SUPPLIED TEXT:
Crystal Ball, Oh, Crystal Ball
Nine predictions for the new year: workplace culture, hair extensions, the next male sex symbol, and more! Special bonus: a silver lining about the upcoming Trump era.
Once again, it’s that time of the year when I tap into my inner gypsy and gaze into my trusty crystal ball. It’s been an exhausting, heartbreaking year (for about half of the country), so can things get worse? Yes. But there will be some pockets of joy in 2025, at least a little comic relief, right?
Here’s what the spirits are telling me about what’s in store for the new year:
Strip joints will enjoy a renaissance. Remember when it was acceptable (sort of) for lawyers and investment bankers to entertain clients at gentlemen clubs? Well, those institutions will be roaring back in the Trump era. And voilà: there will be rampant office affairs, a hotness meter to rank junior women, and wet T-shirt contests at corporate events. The 1980s are back, baby!
Sexual harassment will be legalized. Since we’re bringing back the ‘80s (or is it the ‘50s?), why not accept that boys-will-be-boys and codify their boorish ways? If Trump and his faves (e.g., Matt Gaetz, Pete Hegseth, Herschel Walker) can treat women like disposable goods, shouldn’t all American men at least enjoy the basic right to harass? Besides, women should be flattered that they’re harassment worthy.
Women will exhaust their retirement plans to pay for plastic surgery and hair extensions. To survive in this new ecosystem, ambitious women must do everything they can to look like a certified Trump Girl, which means modeling themselves after Melania, Kristi or Ivanka (but not Tiffany). That entails sporting a mane of glossy hair, pouty lips, and bouncy breasts. It won’t be cheap but it’s a necessary career investment.
The official role models for women in the new year. (Photos: Wikipedia)
Meanwhile, Stephen Miller will be named the sexiest man alive. Move over George Clooney and Ryan Gosling. The new stud in town is Stephen Miller, a.k.a. the “sexual matador” (according to Fox News). The evil genius behind family separations at the border, Miller has the killer looks of a brooding mortician that women can’t resist. And he knows what drives women wild: “Show that you are a real man. Show that you are not a beta. Right? Be a proud and loud Trump supporter and your dating life will be fantastic!”
Which one would you choose? Another predictable Hollywood pretty-boy or the "sexual matador" with those dreamy mortician eyes? (Photos: Wikipedia) But women will be judged first and foremost by their fecundity. A woman can solve the Riemann Hypothesis, find the cure for Alzheimer’s or broker peace in the Middle East, but she is essentially worthless unless she has birthed a litter of babies. That’s what JD Vance says, so it must be true.

SUPPLIED DATA:
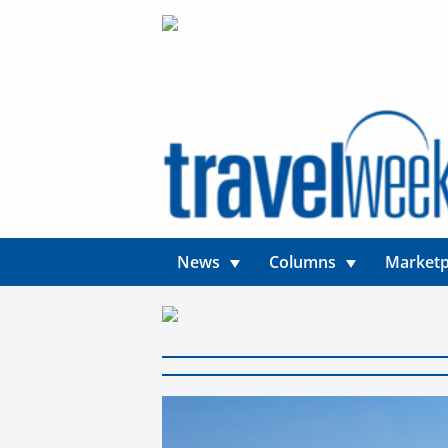
News
Columns
Marketp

ASSIGNMENT: From the column of predictions for the new year, quote the stretch from "Once again, it’s" through "comic relief, right?". The data shown here is separate material, unconnected to the prediction column.

EXPECTED ANSWER:
Once again, it’s that time of the year when I tap into my inner gypsy and gaze into my trusty crystal ball. It’s been an exhausting, heartbreaking year (for about half of the country), so can things get worse? Yes. But there will be some pockets of joy in 2025, at least a little comic relief, right?